The covid pandemic has introduced many extra challenges for rheumatologists with vaccine-induced rheumatological syndromes (inflammatory arthritis and myositis to name a couple), flares of underlying autoimmune conditions from either vaccines or infections, and the challenging post-covid syndrome (long covid).
Long covid is defined as a broad range of symptoms, both physical and mental, that develop during or after covid infection and continue for more than three months from the onset of covid. They have an impact on the patient’s life and are not explained by alternative diagnoses.
There is no widely accepted clinical diagnostic criteria for long covid. The constellation of symptoms and persistent issues are like those that can occur with recovery from other infectious illnesses and critical illnesses, and are somewhat similar to the symptoms seen with fibromyalgia.
As in this case, I have found the arthralgias and myalgias in long covid typically respond quite poorly to NSAIDs and prednisone. Fatigue and problems with concentration and memory (“brain fog”) are also common manifestations of long covid and are similarly challenging to manage.

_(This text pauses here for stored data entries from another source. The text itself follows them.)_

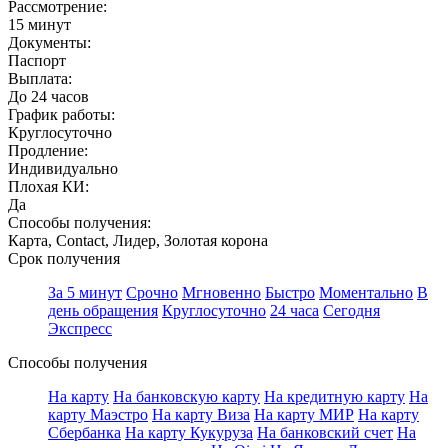
Рассмотрение:
15 минут
Документы:
Паспорт
Выплата:
До 24 часов
График работы:
Круглосуточно
Продление:
Индивидуально
Плохая КИ:
Да
Способы получения:
Карта, Contact, Лидер, Золотая корона
Срок получения
За 5 минут
Срочно
Мгновенно
Быстро
Моментально
В
день обращения
Круглосуточно
24 часа
Сегодня
Экспресс
Способы получения
На карту
На банковскую карту
На кредитную карту
На
карту Маэстро
На карту Виза
На карту МИР
На карту
Сбербанка
На карту Кукуруза
На банковский счет
На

Long covid is a diagnosis of exclusion. After careful history and examination to assess for other causes (especially muscle deconditioning and atrophy), it is prudent to do a basic blood work up to exclude biochemical or endocrine causes. Check for polypharmacy and for psychotropic medications that may be contributing to fatigue. Assessment for concomitant mood disturbance is important.
Long covid is a challenging condition to treat.
I tend to treat along the lines of how I manage fibromyalgia. I encourage a gentle graded exercise program, improvement of sleep hygiene, pacing of activities and recognition of triggers of pain and fatigue.
A graded exercise program is best done in a supervised setting. It may improve endurance and reduce fatigue and dyspnoea. This approach can also give patients confidence and reassurance that they can safely resume activity.
Fatigue may be helped with the “four-P” approach to energy conservation – Planning, Pacing, Prioritisation and Positioning. There is no evidence for pharmacological agents in the treatment of fatigue. I may trial low-dose amitriptyline if there is persistent sleep disturbance, but this is not indicated if there is excessive sleep.
It is safe to recommend repeat booster vaccinations. Symptoms do not generally appear to worsen after vaccination in individuals with persistent covid symptoms, and improvement of symptoms is occasionally noted.
Hopefully there will be more research understanding the pathophysiology of fatigue and musculoskeletal symptoms of long covid. This may also improve our understanding and treatment options for other fibromyalgia-like syndromes.
Dr Andrew Jordan is a rheumatologist based in Parramatta, Sydney, with a special interest in inflammatory arthritis, gout and PRP injections.